He’s got one turbine on his 800 acres, right where he raises cattle and farms wheat.

“My brother got one and I got one, we have ground right next to each other,” he said.

“It makes for a pretty nice check every year,” one that helps keep everything afloat, he said.

Some of his neighbors said no when the wind company first came through to site the farm, something he said they regret.

“There isn’t a person out here who wouldn’t have sited more on their land if they could,” he said.

Many of the objections he hears – that the turbines are noisy or scare animals – come from people who clearly don’t have firsthand experience, Thimesch said.

Of his own turbine, he said, “I can hear the motor humming. But I can also hear the irrigation running from my neighbor’s fields, and that’s louder than my turbine.”

He said his cattle actually love it. “When it’s hot out, they come and line up in the shade from the turbine tower,” he said.

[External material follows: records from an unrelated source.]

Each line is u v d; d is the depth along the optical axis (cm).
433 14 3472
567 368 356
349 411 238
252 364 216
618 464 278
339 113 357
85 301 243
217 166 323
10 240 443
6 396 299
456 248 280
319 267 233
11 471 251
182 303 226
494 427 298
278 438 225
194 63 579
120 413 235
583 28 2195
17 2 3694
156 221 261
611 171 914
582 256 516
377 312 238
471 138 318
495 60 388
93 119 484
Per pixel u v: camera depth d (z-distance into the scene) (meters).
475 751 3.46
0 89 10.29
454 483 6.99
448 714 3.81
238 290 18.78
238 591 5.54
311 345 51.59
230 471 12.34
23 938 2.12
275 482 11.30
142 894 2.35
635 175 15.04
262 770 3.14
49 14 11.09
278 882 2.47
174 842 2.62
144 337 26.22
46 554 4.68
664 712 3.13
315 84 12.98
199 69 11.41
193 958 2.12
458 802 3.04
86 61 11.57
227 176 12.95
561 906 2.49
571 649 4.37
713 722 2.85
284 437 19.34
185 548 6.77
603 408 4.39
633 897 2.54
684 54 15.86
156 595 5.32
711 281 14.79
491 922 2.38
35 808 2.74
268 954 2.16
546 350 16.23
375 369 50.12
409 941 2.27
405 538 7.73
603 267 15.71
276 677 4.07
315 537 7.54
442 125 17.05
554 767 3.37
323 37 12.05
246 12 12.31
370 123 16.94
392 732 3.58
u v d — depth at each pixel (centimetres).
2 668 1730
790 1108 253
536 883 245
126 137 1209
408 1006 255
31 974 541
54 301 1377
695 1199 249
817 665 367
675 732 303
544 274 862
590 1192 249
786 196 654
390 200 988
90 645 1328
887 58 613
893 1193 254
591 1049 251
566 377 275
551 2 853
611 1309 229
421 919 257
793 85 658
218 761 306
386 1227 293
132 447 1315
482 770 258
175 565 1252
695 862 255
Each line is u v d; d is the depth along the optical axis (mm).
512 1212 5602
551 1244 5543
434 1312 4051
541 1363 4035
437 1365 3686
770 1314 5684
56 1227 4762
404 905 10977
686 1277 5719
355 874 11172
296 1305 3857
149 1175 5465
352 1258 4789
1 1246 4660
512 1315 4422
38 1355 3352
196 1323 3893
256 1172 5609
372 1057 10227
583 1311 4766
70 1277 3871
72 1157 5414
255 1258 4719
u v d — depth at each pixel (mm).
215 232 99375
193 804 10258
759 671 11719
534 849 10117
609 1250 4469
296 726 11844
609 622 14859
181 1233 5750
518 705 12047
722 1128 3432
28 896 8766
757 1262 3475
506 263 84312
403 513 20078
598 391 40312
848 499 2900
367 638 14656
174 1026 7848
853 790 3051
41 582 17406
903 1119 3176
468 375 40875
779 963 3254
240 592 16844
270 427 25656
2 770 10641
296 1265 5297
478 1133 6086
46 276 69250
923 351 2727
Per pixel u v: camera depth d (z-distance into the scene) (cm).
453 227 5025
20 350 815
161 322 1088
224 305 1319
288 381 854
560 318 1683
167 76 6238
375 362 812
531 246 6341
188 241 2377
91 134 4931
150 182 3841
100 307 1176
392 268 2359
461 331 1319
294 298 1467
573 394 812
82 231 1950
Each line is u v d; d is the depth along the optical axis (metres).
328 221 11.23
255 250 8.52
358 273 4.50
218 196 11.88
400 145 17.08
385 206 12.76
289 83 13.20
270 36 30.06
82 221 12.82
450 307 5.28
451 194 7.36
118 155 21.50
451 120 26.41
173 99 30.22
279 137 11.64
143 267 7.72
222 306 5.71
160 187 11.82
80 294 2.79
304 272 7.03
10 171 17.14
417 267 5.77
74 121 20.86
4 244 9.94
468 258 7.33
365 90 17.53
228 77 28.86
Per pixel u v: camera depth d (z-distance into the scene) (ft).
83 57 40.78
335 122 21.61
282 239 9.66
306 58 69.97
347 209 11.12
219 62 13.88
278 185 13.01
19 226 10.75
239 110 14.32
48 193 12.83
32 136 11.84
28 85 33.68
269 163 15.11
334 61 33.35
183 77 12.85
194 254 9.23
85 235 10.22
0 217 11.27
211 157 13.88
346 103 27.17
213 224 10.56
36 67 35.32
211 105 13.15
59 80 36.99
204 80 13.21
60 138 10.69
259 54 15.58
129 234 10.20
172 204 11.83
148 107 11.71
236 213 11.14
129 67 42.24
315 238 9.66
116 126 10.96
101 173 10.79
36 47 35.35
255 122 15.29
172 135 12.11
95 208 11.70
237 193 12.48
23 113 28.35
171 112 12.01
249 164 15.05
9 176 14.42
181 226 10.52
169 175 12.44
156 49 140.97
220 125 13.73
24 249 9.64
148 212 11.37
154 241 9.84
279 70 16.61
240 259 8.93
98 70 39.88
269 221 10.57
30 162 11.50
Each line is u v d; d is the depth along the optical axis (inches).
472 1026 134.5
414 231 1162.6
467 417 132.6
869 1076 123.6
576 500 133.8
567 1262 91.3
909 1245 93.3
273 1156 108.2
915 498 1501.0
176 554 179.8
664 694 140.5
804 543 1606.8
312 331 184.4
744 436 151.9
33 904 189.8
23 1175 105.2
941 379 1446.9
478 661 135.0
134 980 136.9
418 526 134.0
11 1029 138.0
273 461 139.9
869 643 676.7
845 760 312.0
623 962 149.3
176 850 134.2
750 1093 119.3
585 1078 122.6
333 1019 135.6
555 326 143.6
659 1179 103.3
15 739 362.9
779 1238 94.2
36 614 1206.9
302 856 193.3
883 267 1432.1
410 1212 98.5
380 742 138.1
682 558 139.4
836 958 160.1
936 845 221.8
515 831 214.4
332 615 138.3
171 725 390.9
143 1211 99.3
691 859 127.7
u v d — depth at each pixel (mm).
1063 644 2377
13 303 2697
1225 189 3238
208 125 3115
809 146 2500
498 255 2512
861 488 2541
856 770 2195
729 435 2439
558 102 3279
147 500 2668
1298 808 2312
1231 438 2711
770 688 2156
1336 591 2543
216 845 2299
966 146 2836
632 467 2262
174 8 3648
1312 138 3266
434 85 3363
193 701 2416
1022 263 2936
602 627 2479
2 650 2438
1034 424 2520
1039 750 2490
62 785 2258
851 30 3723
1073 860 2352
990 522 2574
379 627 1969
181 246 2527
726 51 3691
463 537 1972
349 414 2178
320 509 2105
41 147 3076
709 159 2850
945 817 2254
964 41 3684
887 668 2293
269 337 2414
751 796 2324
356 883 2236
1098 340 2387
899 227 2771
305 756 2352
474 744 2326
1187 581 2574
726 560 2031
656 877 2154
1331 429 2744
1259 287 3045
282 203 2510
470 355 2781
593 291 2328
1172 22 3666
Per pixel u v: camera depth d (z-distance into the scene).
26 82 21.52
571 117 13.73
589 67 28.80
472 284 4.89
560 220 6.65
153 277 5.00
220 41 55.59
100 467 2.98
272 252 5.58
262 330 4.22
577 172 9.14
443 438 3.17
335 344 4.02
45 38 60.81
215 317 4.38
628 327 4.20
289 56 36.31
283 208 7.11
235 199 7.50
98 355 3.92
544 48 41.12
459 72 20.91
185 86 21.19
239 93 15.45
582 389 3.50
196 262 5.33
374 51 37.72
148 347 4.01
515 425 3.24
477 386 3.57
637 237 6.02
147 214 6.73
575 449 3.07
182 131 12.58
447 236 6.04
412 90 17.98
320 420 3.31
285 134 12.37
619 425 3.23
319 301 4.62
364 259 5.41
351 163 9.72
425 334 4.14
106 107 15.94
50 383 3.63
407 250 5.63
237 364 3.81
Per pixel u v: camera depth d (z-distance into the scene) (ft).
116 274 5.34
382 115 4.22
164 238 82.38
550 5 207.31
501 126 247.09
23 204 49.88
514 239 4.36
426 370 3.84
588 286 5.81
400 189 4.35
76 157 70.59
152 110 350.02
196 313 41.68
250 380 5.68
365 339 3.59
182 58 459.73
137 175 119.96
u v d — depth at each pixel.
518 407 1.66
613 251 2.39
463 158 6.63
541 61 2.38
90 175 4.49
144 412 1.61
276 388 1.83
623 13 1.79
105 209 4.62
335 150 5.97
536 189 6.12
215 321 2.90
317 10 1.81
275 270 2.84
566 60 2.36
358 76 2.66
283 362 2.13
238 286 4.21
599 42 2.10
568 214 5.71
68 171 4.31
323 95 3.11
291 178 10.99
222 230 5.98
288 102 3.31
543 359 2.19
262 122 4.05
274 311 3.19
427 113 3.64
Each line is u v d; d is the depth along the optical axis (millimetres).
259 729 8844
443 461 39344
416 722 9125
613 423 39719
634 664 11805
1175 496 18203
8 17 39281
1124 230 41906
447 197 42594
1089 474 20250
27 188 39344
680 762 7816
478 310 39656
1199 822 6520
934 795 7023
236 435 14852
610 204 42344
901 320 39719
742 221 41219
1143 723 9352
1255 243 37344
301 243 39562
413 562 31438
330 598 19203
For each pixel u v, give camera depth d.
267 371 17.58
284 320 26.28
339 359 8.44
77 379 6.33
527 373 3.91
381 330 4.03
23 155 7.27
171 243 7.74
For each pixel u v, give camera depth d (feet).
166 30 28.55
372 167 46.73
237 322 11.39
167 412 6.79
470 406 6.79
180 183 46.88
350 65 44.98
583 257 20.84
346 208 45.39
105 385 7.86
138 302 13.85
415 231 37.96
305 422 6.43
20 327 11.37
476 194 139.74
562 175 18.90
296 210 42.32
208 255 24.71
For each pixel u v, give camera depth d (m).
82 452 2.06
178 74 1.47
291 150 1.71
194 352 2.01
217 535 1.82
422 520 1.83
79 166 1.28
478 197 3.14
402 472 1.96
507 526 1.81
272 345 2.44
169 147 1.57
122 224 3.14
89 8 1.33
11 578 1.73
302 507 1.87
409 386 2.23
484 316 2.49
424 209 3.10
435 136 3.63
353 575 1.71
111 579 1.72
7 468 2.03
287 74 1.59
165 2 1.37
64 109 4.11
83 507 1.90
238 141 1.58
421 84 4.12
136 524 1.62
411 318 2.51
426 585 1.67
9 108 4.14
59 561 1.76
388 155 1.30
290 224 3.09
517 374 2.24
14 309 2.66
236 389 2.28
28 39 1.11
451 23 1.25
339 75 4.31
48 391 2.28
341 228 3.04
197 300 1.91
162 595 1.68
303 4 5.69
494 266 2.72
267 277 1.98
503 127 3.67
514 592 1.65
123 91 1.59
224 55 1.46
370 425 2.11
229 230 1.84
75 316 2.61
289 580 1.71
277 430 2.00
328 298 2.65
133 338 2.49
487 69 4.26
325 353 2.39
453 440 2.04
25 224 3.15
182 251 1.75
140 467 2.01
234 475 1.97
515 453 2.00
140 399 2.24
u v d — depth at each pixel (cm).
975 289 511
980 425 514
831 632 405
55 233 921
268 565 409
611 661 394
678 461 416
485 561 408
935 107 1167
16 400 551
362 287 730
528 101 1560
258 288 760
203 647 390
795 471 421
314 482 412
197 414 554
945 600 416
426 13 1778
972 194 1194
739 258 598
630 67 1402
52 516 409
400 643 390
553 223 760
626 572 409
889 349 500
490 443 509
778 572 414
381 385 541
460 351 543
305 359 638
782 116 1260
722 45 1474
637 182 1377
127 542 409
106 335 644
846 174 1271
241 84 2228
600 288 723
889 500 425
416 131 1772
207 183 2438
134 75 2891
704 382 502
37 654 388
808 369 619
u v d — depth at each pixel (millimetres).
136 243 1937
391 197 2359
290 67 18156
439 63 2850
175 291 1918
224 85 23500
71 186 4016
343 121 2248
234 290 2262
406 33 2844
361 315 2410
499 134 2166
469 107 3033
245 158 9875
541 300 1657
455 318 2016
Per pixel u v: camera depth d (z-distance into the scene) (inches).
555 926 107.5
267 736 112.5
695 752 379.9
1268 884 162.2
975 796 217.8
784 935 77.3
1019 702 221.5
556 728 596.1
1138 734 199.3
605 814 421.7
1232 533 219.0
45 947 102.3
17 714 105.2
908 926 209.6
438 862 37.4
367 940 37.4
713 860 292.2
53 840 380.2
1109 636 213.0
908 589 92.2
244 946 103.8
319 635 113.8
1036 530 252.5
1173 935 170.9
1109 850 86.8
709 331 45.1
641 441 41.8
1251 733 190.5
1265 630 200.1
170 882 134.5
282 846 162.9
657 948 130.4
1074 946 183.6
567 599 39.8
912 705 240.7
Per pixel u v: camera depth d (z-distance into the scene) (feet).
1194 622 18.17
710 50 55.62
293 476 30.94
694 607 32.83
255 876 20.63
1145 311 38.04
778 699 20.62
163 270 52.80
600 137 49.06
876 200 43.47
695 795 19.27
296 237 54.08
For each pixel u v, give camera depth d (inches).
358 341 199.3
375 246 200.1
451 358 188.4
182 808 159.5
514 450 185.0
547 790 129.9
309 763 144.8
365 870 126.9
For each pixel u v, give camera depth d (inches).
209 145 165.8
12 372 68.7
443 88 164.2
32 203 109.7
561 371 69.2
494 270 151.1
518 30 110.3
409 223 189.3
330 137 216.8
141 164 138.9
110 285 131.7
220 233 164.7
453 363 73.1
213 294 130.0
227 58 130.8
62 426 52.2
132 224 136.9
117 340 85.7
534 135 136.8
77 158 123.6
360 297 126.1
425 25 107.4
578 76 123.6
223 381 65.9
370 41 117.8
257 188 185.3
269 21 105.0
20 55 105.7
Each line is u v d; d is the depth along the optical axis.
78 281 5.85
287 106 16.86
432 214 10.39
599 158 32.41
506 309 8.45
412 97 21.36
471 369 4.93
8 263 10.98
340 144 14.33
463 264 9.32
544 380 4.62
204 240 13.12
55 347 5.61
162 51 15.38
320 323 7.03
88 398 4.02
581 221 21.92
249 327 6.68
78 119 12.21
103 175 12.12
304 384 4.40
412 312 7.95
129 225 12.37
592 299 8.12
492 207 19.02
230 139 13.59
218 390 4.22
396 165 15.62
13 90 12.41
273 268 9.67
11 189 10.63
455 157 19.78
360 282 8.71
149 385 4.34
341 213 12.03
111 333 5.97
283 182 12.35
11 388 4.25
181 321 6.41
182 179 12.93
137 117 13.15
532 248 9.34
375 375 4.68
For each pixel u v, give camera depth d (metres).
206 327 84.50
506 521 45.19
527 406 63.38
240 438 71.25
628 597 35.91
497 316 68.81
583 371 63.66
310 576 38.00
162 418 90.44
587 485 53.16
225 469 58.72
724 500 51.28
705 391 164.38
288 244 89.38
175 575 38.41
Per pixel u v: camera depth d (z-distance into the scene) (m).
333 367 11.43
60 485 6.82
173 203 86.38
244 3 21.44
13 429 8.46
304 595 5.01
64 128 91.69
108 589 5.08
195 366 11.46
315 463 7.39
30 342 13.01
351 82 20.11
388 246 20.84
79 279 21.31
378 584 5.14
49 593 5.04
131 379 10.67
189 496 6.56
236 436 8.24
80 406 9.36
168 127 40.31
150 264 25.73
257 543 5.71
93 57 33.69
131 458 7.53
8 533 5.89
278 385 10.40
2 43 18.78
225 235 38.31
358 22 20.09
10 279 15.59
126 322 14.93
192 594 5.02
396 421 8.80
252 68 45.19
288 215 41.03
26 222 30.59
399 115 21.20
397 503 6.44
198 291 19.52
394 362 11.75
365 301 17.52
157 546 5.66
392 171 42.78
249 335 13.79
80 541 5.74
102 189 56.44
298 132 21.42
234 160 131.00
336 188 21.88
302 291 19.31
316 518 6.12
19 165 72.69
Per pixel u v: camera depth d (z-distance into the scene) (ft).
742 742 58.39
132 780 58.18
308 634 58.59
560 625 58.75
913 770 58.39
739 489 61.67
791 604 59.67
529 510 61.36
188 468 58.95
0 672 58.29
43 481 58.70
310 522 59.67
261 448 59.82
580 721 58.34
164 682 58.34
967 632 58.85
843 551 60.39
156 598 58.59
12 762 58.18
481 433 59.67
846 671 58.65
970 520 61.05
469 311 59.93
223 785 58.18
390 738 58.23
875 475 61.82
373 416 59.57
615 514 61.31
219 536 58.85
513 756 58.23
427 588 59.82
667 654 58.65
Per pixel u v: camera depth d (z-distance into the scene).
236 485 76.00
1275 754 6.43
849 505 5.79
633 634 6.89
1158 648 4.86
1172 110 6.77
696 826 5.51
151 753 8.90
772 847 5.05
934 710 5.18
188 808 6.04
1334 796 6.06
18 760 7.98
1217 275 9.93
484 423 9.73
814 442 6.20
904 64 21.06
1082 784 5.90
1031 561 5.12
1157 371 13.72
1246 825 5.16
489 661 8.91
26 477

When the weather is hot, cattle at the Arbuckle Moutain Wind Farm in Murray County, Okla, line up in the shade of the ” bovine sundial”, a wind turbine tower and slowly shuffle to the side as the shadow moves with the sun. EDP Renewables North America

The formation is called a “bovine sundial” and multiple ranchers USA TODAY interviewed described the same phenomenon on their land. The cattle bunch up in the line of shade, slowly shuffling from west to east as the sun moves across the horizon.